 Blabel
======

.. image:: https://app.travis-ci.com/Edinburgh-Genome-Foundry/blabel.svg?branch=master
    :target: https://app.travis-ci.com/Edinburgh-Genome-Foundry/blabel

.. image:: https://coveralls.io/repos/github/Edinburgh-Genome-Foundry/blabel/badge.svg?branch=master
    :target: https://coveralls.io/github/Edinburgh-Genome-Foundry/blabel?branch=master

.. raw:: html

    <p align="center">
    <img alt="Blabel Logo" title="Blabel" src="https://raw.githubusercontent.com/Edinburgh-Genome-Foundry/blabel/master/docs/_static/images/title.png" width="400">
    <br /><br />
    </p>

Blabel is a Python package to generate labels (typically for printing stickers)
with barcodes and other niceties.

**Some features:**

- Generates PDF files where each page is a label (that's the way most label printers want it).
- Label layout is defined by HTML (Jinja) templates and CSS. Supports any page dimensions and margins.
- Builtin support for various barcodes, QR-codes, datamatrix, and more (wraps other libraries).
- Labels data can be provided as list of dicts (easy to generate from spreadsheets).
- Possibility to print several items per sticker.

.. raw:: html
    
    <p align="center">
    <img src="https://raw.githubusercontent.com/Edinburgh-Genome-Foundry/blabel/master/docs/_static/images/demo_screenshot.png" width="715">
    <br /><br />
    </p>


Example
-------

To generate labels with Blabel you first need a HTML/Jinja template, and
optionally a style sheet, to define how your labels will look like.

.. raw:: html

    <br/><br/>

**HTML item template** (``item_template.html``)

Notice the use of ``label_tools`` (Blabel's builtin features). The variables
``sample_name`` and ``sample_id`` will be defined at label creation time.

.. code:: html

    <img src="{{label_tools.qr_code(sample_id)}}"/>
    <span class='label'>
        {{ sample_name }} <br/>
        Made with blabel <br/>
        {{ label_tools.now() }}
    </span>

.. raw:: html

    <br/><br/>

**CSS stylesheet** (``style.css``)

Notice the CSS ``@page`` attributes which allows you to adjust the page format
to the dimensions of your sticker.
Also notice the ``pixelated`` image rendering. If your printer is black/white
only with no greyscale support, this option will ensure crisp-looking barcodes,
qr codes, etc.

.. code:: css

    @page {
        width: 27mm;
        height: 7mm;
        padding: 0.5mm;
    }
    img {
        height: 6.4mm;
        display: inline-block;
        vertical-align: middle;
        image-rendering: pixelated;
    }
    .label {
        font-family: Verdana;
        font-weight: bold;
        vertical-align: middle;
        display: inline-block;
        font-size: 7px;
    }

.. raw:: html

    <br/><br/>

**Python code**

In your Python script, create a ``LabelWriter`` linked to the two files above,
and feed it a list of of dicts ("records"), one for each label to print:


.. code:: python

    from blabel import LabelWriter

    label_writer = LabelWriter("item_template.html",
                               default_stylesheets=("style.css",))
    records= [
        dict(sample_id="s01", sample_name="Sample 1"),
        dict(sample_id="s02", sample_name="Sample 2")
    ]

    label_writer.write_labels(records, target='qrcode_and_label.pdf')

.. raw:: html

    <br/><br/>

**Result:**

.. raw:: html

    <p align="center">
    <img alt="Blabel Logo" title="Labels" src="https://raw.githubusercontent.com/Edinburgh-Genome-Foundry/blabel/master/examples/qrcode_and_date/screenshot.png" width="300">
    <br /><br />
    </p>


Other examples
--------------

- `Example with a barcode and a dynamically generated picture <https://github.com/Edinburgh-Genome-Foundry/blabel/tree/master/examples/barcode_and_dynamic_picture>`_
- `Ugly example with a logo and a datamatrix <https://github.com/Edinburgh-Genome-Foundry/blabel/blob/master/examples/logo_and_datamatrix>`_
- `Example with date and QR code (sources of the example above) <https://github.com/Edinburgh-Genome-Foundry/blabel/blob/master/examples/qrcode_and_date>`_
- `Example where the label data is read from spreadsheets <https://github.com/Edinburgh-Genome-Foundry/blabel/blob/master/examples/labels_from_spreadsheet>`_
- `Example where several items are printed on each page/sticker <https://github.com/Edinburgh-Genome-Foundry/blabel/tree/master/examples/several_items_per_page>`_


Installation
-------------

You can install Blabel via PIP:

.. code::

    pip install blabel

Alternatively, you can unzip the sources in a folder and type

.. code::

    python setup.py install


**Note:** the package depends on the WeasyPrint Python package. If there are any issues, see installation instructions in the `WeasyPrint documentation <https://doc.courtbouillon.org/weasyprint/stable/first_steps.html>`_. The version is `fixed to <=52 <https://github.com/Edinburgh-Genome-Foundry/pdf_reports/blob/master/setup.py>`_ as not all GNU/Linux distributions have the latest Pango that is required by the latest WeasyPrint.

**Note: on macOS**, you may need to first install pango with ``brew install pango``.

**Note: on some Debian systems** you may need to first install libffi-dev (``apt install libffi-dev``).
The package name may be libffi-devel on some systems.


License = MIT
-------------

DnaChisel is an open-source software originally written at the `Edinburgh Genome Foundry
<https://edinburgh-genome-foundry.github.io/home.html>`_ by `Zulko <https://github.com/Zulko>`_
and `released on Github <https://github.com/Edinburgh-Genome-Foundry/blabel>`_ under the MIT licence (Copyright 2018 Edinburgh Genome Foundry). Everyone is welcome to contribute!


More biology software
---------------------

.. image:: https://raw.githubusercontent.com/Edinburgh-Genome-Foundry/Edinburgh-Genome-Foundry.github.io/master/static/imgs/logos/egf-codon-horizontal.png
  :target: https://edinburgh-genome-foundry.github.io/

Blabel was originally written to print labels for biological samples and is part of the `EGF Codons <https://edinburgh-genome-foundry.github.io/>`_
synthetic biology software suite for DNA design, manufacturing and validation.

* * *

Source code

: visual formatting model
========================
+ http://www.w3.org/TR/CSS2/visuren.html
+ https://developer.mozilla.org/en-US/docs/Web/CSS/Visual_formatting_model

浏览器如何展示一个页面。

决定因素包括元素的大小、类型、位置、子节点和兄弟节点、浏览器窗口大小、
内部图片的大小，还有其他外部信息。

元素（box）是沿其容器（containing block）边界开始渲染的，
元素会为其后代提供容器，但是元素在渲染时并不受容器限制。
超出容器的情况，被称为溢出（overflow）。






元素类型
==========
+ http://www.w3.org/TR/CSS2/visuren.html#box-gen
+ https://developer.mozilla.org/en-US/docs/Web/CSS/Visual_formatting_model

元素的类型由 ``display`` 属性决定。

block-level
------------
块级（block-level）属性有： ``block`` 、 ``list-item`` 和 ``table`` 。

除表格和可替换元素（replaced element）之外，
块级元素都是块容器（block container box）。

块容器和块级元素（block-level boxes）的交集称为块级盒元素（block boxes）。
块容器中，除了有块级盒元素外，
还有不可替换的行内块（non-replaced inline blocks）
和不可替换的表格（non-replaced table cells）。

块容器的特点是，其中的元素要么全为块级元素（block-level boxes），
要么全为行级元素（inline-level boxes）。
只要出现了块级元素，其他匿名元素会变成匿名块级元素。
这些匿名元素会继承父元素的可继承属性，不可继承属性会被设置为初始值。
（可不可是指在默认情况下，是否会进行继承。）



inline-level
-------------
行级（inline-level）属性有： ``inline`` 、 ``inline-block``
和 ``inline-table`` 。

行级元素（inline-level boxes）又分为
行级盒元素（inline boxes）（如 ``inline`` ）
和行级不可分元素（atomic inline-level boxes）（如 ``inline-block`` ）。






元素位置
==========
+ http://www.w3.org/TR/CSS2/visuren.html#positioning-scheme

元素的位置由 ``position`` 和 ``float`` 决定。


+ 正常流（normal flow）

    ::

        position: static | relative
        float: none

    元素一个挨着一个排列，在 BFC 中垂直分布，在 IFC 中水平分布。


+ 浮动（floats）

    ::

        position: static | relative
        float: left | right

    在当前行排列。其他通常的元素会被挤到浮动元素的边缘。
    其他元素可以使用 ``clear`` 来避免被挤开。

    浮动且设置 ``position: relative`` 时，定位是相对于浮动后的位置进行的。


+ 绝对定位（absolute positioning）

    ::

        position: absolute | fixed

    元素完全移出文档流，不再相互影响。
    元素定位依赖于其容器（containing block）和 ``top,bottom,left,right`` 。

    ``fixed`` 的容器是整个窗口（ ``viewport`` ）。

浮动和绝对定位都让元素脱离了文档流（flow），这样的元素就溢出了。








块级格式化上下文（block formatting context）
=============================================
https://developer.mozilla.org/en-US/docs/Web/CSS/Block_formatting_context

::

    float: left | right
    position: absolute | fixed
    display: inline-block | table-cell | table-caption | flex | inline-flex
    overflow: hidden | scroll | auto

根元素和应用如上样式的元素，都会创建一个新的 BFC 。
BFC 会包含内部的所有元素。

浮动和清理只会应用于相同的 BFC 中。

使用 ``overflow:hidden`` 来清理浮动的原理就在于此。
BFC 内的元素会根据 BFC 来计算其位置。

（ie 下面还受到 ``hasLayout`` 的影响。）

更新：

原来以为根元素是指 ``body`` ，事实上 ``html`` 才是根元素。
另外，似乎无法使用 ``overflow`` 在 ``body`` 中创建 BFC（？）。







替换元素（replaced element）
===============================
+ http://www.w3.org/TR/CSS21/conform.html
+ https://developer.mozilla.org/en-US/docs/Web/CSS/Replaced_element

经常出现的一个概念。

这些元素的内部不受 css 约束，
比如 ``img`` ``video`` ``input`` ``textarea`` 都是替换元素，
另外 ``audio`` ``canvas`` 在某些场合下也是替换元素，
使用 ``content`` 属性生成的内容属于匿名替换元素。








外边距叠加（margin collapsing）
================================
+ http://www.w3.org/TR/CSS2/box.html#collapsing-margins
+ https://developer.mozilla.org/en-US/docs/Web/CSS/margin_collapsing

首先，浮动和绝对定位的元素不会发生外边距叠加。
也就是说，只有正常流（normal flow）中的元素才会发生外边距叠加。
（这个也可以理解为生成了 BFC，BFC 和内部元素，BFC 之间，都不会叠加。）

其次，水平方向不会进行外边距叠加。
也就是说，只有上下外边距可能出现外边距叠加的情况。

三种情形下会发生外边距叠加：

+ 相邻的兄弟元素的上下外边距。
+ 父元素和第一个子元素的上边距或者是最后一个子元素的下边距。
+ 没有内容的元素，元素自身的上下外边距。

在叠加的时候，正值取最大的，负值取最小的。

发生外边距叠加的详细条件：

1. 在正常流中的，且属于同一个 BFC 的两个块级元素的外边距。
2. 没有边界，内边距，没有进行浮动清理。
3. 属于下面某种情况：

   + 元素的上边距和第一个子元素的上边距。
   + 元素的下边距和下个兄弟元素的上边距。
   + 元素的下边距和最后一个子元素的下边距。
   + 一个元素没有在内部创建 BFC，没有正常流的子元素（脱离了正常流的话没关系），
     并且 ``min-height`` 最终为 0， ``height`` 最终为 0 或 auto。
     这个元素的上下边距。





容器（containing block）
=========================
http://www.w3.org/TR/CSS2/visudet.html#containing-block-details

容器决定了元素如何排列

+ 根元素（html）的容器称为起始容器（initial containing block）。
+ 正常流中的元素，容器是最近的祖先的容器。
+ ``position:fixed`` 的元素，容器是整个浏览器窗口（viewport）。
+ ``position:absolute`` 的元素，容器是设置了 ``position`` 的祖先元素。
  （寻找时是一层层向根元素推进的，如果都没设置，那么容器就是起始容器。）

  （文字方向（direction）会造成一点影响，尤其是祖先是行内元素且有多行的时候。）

▸ EXERCISE INSTRUCTIONS
Word for word, restate the lines above from the line containing "浮动和绝对定位都让元素脱离了文档流（flow），这样的元素就溢出了。" through the line containing "三种情形下会发生外边距叠加：", with both included and nothing else.

▸ TASK OUTPUT
浮动和绝对定位都让元素脱离了文档流（flow），这样的元素就溢出了。








块级格式化上下文（block formatting context）
=============================================
https://developer.mozilla.org/en-US/docs/Web/CSS/Block_formatting_context

::

    float: left | right
    position: absolute | fixed
    display: inline-block | table-cell | table-caption | flex | inline-flex
    overflow: hidden | scroll | auto

根元素和应用如上样式的元素，都会创建一个新的 BFC 。
BFC 会包含内部的所有元素。

浮动和清理只会应用于相同的 BFC 中。

使用 ``overflow:hidden`` 来清理浮动的原理就在于此。
BFC 内的元素会根据 BFC 来计算其位置。

（ie 下面还受到 ``hasLayout`` 的影响。）

更新：

原来以为根元素是指 ``body`` ，事实上 ``html`` 才是根元素。
另外，似乎无法使用 ``overflow`` 在 ``body`` 中创建 BFC（？）。







替换元素（replaced element）
===============================
+ http://www.w3.org/TR/CSS21/conform.html
+ https://developer.mozilla.org/en-US/docs/Web/CSS/Replaced_element

经常出现的一个概念。

这些元素的内部不受 css 约束，
比如 ``img`` ``video`` ``input`` ``textarea`` 都是替换元素，
另外 ``audio`` ``canvas`` 在某些场合下也是替换元素，
使用 ``content`` 属性生成的内容属于匿名替换元素。








外边距叠加（margin collapsing）
================================
+ http://www.w3.org/TR/CSS2/box.html#collapsing-margins
+ https://developer.mozilla.org/en-US/docs/Web/CSS/margin_collapsing

首先，浮动和绝对定位的元素不会发生外边距叠加。
也就是说，只有正常流（normal flow）中的元素才会发生外边距叠加。
（这个也可以理解为生成了 BFC，BFC 和内部元素，BFC 之间，都不会叠加。）

其次，水平方向不会进行外边距叠加。
也就是说，只有上下外边距可能出现外边距叠加的情况。

三种情形下会发生外边距叠加：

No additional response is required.